I'm so happy to have found your recipe. Been wanting to make this meal for a long long time. :) It's marked for this week meal. :) Thank U

Jurate Nair said...

Happy to hear that! Hope you like this recipe as there are so many different biryani versions. Even I have two more family recipes that seem to be quite different. I am planning to try them out some time soon :o)

Chow and Chatter said...

this looks great what a cute blog you have

Jurate Nair said...

Thanks :o) Loved your blog, I just spent long time surfing it and will be coming back for more! :o)

The Cooking Ninja said...

I have a question: On Step 4, cook the marinated chicken and then add the yogurt. Where does this yogurt comes from? I thought all the yogurt is added to chicken to marinate it.

Jurate Nair said...

Sorry, I was not very clear in my directions. First take out and add only chicken pieces and fry them in the masala, then add yogurt that the chicken pieces were being marintated in along with turmeric powder and salt. No additional yogurt needs to be added.

The Cooking Ninja said...

Thanks for the reply Jurate. Sorry I have another question: in which step should I add in the chopped garlic and ginger n chillies pieces? For me, I take it it is added when cooking the rice. Is this correct? Or it is for the chicken?

Jurate Nair said...

Oops so sorry!
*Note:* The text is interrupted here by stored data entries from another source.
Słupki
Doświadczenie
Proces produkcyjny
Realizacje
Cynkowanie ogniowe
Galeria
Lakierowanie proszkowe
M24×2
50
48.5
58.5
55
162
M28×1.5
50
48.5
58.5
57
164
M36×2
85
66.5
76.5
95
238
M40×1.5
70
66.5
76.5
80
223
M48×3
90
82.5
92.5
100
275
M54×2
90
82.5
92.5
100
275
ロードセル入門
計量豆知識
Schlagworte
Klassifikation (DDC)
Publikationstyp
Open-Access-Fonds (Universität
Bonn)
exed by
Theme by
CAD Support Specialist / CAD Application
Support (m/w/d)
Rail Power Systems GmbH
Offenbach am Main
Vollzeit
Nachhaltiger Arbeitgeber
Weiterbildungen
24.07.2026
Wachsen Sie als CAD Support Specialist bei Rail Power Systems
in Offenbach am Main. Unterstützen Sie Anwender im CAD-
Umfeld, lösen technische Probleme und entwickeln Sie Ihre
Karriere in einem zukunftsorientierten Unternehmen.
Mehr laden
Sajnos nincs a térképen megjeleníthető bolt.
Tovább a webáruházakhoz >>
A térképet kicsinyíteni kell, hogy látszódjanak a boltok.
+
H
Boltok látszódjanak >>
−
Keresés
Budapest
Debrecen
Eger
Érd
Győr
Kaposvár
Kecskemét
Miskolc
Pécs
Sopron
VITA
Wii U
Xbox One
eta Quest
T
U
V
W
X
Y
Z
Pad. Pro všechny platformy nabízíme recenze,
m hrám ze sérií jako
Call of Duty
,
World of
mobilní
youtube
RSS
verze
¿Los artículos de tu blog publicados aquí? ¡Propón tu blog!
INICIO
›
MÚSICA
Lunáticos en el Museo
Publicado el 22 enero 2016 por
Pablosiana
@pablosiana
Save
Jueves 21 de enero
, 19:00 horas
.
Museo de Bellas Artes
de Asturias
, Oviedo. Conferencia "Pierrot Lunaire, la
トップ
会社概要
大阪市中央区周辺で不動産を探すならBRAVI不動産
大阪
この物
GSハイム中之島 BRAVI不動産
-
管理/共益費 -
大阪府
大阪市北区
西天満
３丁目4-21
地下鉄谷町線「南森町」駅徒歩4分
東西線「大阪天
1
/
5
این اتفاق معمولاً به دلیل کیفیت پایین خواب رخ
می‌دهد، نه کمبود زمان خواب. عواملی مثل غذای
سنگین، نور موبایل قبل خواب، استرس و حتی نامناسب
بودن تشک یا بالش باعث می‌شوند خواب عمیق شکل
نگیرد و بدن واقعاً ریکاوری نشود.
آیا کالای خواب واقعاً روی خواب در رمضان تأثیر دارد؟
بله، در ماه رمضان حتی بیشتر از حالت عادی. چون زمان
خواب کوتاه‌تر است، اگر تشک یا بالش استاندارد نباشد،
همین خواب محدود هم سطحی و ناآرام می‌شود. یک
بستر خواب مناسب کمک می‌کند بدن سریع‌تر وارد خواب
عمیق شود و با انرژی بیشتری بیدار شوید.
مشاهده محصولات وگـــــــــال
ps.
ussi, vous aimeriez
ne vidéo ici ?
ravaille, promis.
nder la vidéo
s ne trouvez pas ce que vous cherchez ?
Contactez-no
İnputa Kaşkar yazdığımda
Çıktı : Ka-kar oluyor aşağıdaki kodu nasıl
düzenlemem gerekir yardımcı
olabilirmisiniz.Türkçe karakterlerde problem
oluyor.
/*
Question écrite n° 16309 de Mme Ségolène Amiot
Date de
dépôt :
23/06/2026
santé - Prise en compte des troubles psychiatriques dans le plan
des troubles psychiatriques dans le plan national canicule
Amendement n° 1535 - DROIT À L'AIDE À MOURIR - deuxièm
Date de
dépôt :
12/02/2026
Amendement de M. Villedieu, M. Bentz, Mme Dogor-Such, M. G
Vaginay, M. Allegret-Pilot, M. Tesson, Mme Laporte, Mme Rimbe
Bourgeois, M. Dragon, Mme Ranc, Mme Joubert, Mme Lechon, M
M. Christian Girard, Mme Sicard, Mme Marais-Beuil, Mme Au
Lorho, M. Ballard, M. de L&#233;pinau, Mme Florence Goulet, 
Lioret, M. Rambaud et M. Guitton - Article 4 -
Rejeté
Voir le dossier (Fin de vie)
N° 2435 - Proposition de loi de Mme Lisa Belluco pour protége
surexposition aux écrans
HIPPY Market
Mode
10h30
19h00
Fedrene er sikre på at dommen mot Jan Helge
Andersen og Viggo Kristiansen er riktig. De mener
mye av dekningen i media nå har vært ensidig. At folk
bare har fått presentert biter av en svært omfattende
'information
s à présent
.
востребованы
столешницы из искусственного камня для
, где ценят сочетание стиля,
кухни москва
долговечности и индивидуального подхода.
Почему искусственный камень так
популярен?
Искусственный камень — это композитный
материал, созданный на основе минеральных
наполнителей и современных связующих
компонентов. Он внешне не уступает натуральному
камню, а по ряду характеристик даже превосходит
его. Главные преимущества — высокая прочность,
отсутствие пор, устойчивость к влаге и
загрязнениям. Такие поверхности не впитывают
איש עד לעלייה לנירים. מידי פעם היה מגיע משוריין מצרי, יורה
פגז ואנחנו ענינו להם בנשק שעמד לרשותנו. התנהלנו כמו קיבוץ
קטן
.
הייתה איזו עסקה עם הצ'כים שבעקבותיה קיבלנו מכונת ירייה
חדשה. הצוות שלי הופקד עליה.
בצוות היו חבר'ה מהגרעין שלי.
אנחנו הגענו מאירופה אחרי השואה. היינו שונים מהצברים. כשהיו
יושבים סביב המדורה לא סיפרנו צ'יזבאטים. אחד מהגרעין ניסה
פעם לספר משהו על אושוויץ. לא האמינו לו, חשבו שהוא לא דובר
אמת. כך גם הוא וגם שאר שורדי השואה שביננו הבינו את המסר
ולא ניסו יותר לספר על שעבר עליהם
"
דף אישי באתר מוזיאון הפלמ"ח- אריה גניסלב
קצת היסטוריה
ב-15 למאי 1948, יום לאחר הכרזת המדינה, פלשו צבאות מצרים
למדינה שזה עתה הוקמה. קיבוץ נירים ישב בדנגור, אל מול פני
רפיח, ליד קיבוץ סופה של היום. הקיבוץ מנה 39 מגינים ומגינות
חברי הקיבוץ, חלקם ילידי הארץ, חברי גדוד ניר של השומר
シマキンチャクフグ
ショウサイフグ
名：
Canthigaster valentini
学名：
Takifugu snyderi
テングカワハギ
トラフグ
It was quite late when I was typing this recipe out, I better read it carefully again!

Garlic, ginger and green chili go after the onion when making when cooking the chicken.

Anonymous said...

thanks, jurate, for the recipe. i finally got my mom's biriyani recipe and made it. it is basically the same, except no cinnamon,mint, cloves . i wonder if there is variation because my family is syrian christian? maybe i can send it to you to try.

nandini

Jurate Nair said...

Hi Wendy, that's right, add the yogurt in which chicken marinated.